Consigne 1 —
Dans l'extrait sur Captain America, relève toutes les personnes réelles désignées par leur prénom et leur nom.

Extrait à lire —
Captain America au fil des ans

Posté le 21 avril 2014 par

Constant dans son incarnation symbolique des idéaux américains, Captain America a pourtant connu des métamorphoses en plus de 70 ans de publication. Petit tour d’horizon de ce que représente le personnage de comics décennie par décennie.

Les années 40 : L’âge d’or du Super-Américain

40_Captain America 1

L’idée était là, évidente, il suffisait de la capter dans l’air du temps et de la fixer sur papier. C’est ainsi que parlent Joe Simon et Jack Kirby de leur création du plus célèbre des super-héros patriotiques pour Timely Comics (futur Marvel). Pourtant, en ce début des années 40, si la menace nazie inquiète les Etats-Unis, l’opinion publique est divisée quand à une entrée en guerre du pays dans le conflit qui déchire l’Europe. Concevoir un super-héros aux couleurs du drapeau américain, allant décocher un direct du droit à Adolf Hitler sur la couverture du premier numéro, plus d’un an avant Pearl Harbor, est un acte politique, qui a pour but de sensibiliser la population américaine à une intervention militaire. Le premier numéro de Captain America se vent à plus d’un million d’exemplaires, mais les auteurs, juifs particulièrement concernés par la question du nazisme, reçoivent aussi de nombreuses lettres de menaces des opposants à l’entrée en guerre. Pendant 10 numéros, Simon et Kirby vont alors considérer leur œuvre à des fins de propagande : leur personnage (dont le premier nom était « Super-American ») est une incarnation littérale de la bannière étoilée, qui démontre la nécessité de combattre le nazisme. L’ennemi est déjà là : il a infiltré les Etats-Unis de par ses nombreux espions, qui sont les premiers adversaires de Cap, sous-entendant ainsi bien la volonté d’Hitler de domination mondiale et d’attaque de l’Amérique.

Données disponibles —

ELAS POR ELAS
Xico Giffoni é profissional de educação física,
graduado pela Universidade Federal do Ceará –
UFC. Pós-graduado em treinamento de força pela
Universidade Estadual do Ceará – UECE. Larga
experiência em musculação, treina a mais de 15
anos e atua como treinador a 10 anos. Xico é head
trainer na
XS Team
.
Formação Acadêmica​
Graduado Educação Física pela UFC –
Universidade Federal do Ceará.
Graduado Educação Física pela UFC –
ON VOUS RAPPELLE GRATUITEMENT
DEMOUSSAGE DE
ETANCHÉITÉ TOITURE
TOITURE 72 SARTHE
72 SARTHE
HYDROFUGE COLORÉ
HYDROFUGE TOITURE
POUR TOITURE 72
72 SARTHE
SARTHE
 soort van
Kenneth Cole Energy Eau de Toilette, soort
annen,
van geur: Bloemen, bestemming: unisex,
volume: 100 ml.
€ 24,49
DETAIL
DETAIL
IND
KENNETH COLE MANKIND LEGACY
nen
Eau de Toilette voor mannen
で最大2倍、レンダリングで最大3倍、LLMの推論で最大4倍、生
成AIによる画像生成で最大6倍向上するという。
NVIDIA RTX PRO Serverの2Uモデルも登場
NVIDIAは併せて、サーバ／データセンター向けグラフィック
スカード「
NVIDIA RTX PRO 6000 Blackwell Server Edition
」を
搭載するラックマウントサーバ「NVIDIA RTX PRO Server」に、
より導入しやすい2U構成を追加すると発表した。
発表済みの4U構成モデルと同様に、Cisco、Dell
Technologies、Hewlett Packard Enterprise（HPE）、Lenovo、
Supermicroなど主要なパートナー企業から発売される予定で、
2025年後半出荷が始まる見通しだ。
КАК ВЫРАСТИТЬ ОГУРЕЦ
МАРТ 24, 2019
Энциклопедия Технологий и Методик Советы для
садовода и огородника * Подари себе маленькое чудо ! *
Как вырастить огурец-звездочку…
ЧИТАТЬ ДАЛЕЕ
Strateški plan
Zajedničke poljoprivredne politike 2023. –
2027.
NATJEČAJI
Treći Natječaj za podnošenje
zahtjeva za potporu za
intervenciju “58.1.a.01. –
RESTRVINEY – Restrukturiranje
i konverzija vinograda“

Consigne 2 —
Indique uniquement combien de lignes des enregistrements contiennent la chaîne "Toilette", en respectant les majuscules et les minuscules.

Réponse 1 —
Joe Simon, Jack Kirby, Adolf Hitler

Réponse 2 —
2